Spain, Germany, the UK and the Netherlands made up over half of the deals announced in the region in 2023.

Meanwhile, APAC’s volumes also increased from 7.7GW in 2022 to 9.7GW in 2023, accounting for 21.1% of the global corporate PPA volumes and representing a 26% increase.

“It has never been easier to buy clean energy as a corporation. For the first time, a variety of contracting structures are now widely available around the world to help companies decarbonise their energy consumption. These contracts are now the centrepiece in many companies’ sustainability strategies, rather than a nice-to-have,” said Kyle Harrison, head of sustainability research at BNEF.
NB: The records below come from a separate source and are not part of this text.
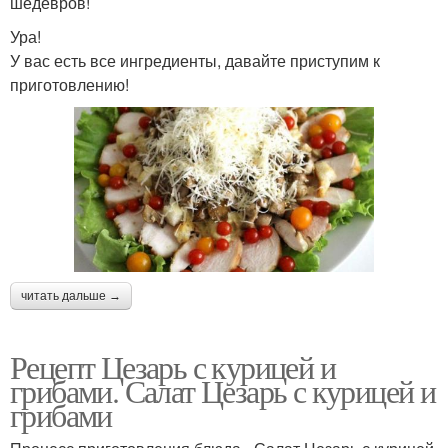
шедевров!
Ура!
У вас есть все ингредиенты, давайте приступим к
приготовлению!
читать дальше →
Рецепт Цезарь с курицей и
грибами. Салат Цезарь с курицей и
грибами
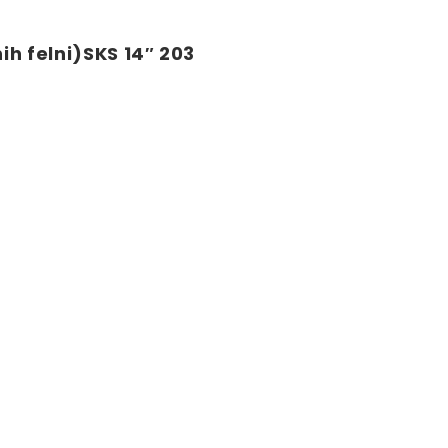
h felni)SKS 14″ 203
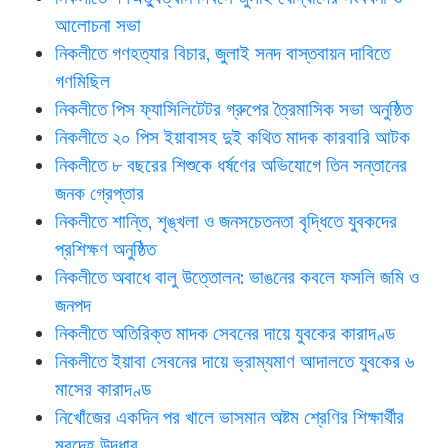
আলোচনা সভা
নিকলীতে গণহত্যার বিচার, জুলাই সনদ বাস্তবায়ন দাবিতে
গণমিছিল
নিকলীতে পিস ফ্যাসিলিটেটর গ্রুপের ত্রৈমাসিক সভা অনুষ্ঠিত
নিকলীতে ২০ পিস ইয়াবাসহ দুই কথিত মাদক কারবারি আটক
নিকলীতে ৮ বছরের শিশুকে ধর্ষণের অভিযোগে তিন সন্তানের
জনক গ্রেপ্তার
নিকলীতে শান্তি, শৃঙ্খলা ও জনসচেতনতা বৃদ্ধিতে যুবকদের
প্রশিক্ষণ অনুষ্ঠিত
নিকলীতে অবাধে বালু উত্তোলন: ভাঙনের কবলে ফসলি জমি ও
জনপদ
নিকলীতে অতিরিক্ত মাদক সেবনের দায়ে যুবকের কারাদণ্ড
নিকলীতে ইয়াবা সেবনের দায়ে ভ্রাম্যমাণ আদালতে যুবকের ৬
মাসের কারাদণ্ড
নিখোঁজের একদিন পর খালে ভাসমান অষ্টম শ্রেণির শিক্ষার্থীর
মরদেহ উদ্ধার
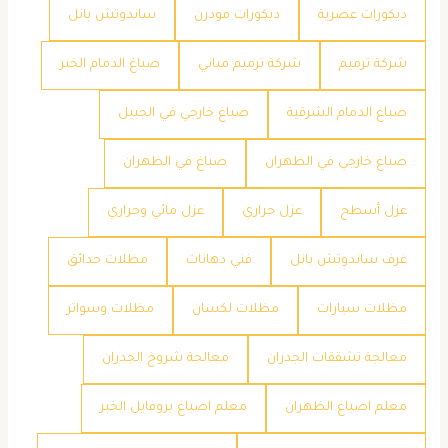
ديكورات عصرية
ديكورات مودرن
ساندوتش بانل
شركة ترميم
شركة ترميم مباني
صباغ الدمام الخبر
صباغ الدمام الشرقية
صباغ خارجي في الجبيل
صباغ خارجي في الظهران
صباغ في الظهران
عزل أسطح
عزل حراري
عزل مائي وحراري
غرف ساندوتش بانل
فني دهانات
مظلات حدائق
مظلات سيارات
مظلات لكسان
مظلات وسواتر
معالجة تشققات الجدران
معالجة شروخ الجدران
معلم اصباغ الظهران
معلم اصباغ بروفايل الخبر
BNEF added that corporations have announced solar and wind PPAs with a combined capacity of 198GW since 2008. The PPA market has also grown by 33% on average since 2015, marking the seventh year that the corporate PPA market has reached a new record.

Largest buyers in 2023

The report also studied the largest buyers of PPAs last year. Amazon was the largest PPA corporate buyer in 2023 as it announced 8.8GW of PPAs across 16 countries, of which 5.63GW was solar. Amazon’s clean energy portfolio totalled 33.6GW, according to BNEF.

Amazon was followed by Meta (3.05GW of solar), LyondellBasell (1.33GW of solar and wind) and Google (996MW of solar and wind).

Additionally, BNEF estimated that companies with 100% clean energy targets as part of the RE100 initiative – a global corporate renewable energy initiative consisting of hundreds of large businesses committed to 100% renewable electricity – will need an additional 105GW of solar and wind by 2030.

Lastly, a total of 150 renewables developers signed PPA deals with corporations. French utility provider Engie sold the most capacity (2.4GW) last year, followed by energy giant AES (1.9GW), Indian integrated energy company Tata Power (1.2GW), solar developer Lightsource BP (1GW) and Dutch utility Eneco (0.9GW).